Portfolio-Level Tracking

Monitor multiple models:

  • Registry of all audited models
  • Compliance status dashboard
  • Failed gate tracking
  • Trend analysis over time

Team Enablement

Support model development teams:

  • Template configurations for common use cases
  • Training materials and best practices
  • Self-service audit generation
  • Clear escalation paths

Typical Workflows

Workflow 1: Establishing Organization-Wide Compliance Policy

Scenario: Define baseline compliance requirements for all credit models in your organization.

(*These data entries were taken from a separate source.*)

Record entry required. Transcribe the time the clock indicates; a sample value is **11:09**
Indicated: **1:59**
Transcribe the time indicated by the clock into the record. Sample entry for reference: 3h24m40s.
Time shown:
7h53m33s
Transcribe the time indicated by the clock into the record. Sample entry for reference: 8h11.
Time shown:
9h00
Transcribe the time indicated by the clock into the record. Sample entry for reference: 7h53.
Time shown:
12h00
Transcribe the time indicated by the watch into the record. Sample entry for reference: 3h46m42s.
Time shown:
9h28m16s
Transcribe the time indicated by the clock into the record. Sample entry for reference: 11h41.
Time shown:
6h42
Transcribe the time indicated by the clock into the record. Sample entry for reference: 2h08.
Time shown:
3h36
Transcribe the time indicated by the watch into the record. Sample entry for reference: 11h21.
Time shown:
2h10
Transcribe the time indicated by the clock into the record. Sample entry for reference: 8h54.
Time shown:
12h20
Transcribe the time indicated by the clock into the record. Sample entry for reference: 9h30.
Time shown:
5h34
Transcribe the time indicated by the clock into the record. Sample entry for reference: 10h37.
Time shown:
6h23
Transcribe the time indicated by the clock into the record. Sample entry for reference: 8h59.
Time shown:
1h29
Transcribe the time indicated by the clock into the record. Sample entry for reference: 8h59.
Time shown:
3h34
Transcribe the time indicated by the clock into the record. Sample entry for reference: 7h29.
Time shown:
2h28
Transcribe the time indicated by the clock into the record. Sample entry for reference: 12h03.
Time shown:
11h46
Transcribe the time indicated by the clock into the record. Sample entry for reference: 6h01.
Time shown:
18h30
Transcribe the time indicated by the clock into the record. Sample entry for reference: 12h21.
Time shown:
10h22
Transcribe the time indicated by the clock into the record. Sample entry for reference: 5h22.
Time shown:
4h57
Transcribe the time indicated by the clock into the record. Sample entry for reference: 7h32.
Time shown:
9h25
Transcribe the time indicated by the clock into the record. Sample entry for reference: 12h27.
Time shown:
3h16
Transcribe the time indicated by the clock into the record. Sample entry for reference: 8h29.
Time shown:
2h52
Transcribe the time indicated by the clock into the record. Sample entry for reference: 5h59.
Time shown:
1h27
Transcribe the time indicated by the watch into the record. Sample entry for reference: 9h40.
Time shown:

Step 1: Define policy requirements

Work with legal, risk, and compliance teams to establish thresholds:

Example requirements discussion:

  • Legal: "ECOA requires no disparate impact - what's acceptable threshold?"
  • Risk: "What calibration error is acceptable for our risk appetite?"
  • Compliance: "SR 11-7 requires monitoring - what metrics should we track?"

Documented requirements:

# Policy: Credit Models Baseline (v1.0)
# Effective: 2025-01-01
# Applies to: All consumer credit models
# Review frequency: Quarterly

Requirements:
  - Calibration ECE < 5%
  - Demographic parity difference < 10%
  - Equalized odds difference < 15%
  - Minimum group size ≥ 30
  - Statistical power ≥ 0.80
  - Model stability under ±10% demographic shifts

Step 2: Create policy configuration

Translate requirements into policy-as-code:

# policy/org_credit_baseline_v1.yaml
policy_name: "Organization Credit Model Baseline"
version: "1.0"
effective_date: "2025-01-01"
applies_to: ["credit_scoring", "loan_pricing", "risk_assessment"]
citation: "SR 11-7, ECOA, Internal Risk Policy RP-2024-03"

gates:
  # Performance requirements
  - name: "Minimum Model Performance"
    metric: "roc_auc"
    threshold: 0.75
    comparison: "greater_than"
    severity: "error"
    clause: "Internal Risk Policy RP-2024-03 §2.1"
    rationale: "Minimum discriminative ability for credit decisions"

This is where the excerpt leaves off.